§ **Document excerpt**

────

# Magle International Music Forums



## hawk (Oct 1, 2007)

Wondering who is a member of http://www.magle.dk/music-forums/

Those of you who are members of that forum do you use the same username? Just curious....If you don't know about MIMF it is the sister site to TC...


----------



## Weston (Jul 11, 2008)

Wow! It has a progressive rock sub-forum. I'd probably enjoy that, but I have to watch my time. I must work too. One is enough for me, though judging by our avatars, this one has gone to the dogs. :tiphat: 

This is a good place to thank again our host for providing these forums. What a selfless service! I hope he gets some enjoyment or gratification out of it too.


----------



## samurai (Apr 22, 2011)

hawk said:


> Wondering who is a member of http://www.magle.dk/music-forums/
> 
> Those of you who are members of that forum do you use the same username? Just curious....If you don't know about MIMF it is the sister site to TC...



Hawk, I am a member of MIMF under a different user name.


----------



## Krummhorn (Feb 18, 2007)

I am a member of both ... (D'oh) ... same username, same hat.

Just to clarify ... anyone can be a member of both forums and have the same user registration info.



Weston said:


> This is a good place to thank again our host for providing these forums. What a selfless service! I hope he gets some enjoyment or gratification out of it too.


Thank you for that, Weston :tiphat:

Frederik does get great pleasure out of providing these two forums for the discussion of music. Next to his wife and daughter, and his music, these forums are his pride and joy.


----------



## EddieRUKiddingVarese (Jan 8, 2013)

Not a member but might look at it now - and spread the soya sauce around.........


----------



## EddieRUKiddingVarese (Jan 8, 2013)

EddieRUKiddingVarese said:


> Not a member but might look at it now - and spread the soya sauce around.........


now a member as EddieRUKiddingVare, shortened as my name was toooooo long


----------



## clavichorder (May 2, 2011)

Didn't know it existed...Magle is the man!


----------



## MaestroViolinist (May 22, 2012)

Meh, never bothered joining... But I might.


----------



## Art Rock (Nov 28, 2009)

Hung out there before I came here, have not been back in the past 1-2 years. Post frequency was (is?) orders of magnitudes lower than here.


----------



## Krummhorn (Feb 18, 2007)

Art Rock said:


> . . . Post frequency was (is?) orders of magnitudes lower than here.


No question about that, Art Rock ... might be because of the many classes of music genre there, where TC is devoted mainly to Classical music.

It would be interesting to compare the statistics though ... <note to myself>


----------



## EddieRUKiddingVarese (Jan 8, 2013)

Your right, jees they don't like Edgard Varese very much I can tell you and Soya sauce even less so............


----------

────

(Collected data entries)
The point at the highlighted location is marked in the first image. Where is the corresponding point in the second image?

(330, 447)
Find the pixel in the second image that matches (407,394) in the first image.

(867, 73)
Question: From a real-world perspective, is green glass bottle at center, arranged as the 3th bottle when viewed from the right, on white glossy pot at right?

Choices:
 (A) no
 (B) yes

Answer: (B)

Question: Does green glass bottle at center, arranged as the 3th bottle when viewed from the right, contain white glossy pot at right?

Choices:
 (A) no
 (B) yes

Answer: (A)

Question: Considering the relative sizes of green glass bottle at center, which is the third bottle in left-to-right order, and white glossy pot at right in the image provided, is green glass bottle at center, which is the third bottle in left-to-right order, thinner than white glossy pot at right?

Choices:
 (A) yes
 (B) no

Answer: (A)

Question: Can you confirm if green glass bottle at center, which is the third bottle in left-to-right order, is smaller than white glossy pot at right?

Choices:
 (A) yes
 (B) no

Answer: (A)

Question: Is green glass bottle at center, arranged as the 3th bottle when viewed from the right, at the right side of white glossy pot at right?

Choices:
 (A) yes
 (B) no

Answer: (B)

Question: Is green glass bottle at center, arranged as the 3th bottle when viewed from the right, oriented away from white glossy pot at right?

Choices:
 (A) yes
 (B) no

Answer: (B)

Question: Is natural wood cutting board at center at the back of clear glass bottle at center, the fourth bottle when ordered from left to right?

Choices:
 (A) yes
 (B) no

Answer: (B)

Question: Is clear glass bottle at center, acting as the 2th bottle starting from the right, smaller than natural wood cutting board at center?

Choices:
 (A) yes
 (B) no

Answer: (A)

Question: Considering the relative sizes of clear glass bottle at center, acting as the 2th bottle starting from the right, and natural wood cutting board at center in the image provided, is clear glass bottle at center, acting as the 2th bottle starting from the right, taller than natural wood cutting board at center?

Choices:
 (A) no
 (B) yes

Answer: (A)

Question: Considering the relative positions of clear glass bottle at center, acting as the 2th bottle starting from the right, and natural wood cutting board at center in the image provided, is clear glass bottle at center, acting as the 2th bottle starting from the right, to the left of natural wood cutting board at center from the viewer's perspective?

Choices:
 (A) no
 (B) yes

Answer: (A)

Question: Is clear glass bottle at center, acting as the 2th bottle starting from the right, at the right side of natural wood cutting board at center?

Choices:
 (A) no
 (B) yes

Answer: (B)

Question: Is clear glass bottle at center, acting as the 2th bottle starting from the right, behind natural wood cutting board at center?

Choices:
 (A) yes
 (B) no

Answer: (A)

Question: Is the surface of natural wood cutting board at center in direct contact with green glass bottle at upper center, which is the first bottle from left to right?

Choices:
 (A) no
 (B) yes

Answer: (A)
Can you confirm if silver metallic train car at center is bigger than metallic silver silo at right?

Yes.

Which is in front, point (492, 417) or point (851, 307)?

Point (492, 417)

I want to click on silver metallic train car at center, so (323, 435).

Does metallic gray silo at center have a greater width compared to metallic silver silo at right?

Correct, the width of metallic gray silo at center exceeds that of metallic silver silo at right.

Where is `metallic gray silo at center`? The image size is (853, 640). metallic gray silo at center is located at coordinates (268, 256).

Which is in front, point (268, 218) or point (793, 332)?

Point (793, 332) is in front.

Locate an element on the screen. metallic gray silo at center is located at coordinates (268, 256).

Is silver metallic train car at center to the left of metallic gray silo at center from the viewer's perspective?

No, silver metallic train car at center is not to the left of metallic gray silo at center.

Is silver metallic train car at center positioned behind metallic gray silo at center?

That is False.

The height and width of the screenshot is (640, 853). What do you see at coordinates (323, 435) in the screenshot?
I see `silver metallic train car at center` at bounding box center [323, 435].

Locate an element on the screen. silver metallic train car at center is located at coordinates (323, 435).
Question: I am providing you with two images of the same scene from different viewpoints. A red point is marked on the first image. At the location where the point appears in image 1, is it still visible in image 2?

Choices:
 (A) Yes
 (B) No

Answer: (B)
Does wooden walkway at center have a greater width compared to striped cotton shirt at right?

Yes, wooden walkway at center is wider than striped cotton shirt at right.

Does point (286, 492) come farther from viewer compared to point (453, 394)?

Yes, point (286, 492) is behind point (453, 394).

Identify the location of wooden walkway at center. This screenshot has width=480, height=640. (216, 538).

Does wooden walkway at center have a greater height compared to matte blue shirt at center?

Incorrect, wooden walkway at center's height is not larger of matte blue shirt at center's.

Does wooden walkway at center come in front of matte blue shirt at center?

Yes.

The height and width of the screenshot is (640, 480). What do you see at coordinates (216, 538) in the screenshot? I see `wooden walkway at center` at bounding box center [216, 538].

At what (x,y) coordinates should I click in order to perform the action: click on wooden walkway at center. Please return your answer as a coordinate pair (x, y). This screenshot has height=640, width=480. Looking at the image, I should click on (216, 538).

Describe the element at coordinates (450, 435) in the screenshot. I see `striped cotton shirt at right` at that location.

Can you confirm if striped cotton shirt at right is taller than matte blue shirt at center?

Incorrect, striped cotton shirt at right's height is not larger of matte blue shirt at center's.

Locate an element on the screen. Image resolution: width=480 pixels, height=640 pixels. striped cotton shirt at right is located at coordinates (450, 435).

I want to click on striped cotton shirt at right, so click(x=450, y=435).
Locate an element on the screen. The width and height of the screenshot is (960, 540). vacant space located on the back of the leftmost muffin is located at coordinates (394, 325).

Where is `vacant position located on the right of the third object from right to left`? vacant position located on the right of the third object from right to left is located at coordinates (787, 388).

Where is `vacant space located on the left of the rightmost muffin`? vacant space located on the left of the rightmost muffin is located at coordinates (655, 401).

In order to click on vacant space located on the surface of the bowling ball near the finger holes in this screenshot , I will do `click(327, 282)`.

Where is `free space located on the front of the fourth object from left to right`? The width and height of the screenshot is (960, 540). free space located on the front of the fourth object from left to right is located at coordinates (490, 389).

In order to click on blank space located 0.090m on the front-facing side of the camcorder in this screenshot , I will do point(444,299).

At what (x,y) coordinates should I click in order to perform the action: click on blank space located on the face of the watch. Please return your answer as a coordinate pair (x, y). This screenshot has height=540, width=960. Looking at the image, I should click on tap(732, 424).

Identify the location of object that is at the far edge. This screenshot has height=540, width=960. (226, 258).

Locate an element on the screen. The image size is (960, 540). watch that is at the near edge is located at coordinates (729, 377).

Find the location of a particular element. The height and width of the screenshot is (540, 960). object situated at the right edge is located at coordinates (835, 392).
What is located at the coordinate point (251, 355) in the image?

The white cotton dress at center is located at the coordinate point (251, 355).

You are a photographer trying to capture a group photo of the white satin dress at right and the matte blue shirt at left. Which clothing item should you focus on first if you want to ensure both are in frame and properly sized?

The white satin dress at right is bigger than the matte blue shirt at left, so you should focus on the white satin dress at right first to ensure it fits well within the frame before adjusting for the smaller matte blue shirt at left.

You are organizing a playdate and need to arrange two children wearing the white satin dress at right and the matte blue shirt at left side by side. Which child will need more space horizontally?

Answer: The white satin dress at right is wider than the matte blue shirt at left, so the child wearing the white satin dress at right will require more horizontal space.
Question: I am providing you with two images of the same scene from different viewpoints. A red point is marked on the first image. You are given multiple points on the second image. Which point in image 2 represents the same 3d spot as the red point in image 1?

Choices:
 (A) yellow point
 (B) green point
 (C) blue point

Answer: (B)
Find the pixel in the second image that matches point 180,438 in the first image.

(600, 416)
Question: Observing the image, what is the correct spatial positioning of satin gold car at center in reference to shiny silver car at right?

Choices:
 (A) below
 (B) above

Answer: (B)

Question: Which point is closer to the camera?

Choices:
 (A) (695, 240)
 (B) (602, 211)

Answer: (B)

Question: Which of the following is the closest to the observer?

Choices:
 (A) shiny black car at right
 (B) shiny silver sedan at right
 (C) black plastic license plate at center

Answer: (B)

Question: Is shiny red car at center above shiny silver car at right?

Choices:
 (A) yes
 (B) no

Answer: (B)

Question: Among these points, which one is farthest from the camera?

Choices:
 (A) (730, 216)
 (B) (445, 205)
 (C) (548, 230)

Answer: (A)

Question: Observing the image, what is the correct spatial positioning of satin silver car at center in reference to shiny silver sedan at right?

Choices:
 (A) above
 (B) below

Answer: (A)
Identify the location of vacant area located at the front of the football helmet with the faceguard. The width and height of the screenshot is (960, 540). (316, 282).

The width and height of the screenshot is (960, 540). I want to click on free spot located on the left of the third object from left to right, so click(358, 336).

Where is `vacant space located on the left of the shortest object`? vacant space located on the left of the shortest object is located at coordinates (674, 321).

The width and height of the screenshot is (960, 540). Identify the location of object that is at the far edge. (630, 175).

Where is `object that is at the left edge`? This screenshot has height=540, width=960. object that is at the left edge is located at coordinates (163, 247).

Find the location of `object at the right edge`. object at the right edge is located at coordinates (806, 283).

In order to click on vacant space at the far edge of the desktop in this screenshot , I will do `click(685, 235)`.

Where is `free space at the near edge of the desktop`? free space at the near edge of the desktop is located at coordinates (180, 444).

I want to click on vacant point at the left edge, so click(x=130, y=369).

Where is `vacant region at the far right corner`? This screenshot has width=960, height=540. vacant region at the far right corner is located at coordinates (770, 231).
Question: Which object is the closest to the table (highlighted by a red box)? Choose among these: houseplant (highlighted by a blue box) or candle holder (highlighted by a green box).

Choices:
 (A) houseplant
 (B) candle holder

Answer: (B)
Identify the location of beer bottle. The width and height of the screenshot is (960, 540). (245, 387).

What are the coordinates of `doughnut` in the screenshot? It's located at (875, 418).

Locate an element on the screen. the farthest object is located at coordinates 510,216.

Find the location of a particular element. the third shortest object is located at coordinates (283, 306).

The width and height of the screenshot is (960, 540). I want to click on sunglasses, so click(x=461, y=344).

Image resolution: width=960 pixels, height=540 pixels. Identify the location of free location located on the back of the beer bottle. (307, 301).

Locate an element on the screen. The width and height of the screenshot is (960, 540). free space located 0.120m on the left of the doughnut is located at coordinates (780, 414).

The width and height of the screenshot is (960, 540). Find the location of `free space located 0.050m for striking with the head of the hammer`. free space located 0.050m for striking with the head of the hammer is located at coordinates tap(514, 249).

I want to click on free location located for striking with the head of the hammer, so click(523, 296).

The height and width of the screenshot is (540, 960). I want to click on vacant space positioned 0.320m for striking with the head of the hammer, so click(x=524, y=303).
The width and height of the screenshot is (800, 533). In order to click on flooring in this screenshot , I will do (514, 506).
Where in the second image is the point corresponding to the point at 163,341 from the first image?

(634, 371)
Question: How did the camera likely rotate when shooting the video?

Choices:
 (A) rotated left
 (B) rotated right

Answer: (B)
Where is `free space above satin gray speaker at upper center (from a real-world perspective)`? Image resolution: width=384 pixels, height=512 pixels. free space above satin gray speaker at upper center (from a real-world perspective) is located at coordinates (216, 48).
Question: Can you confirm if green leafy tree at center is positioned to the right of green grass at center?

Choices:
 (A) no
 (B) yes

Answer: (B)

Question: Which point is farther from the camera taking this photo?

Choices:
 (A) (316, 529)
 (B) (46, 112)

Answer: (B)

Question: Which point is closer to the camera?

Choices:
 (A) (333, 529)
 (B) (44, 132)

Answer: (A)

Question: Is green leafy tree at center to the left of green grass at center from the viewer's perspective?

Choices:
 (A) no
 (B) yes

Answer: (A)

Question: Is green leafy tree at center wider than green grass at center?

────

§ **What you will do**
1. Give the username of every distinct poster in the forum thread, listing each name once.
2. In the forum thread, what username does EddieRUKiddingVarese end up joining the other forum under?
3. Transcribe the forum thread from "Hawk, I am a" up to and including "username, same hat.".

§ **Responses**
1. hawk, Weston, samurai, Krummhorn, EddieRUKiddingVarese, clavichorder, MaestroViolinist, Art Rock

2. EddieRUKiddingVare

3.
Hawk, I am a member of MIMF under a different user name.


----------



## Krummhorn (Feb 18, 2007)

I am a member of both ... (D'oh) ... same username, same hat.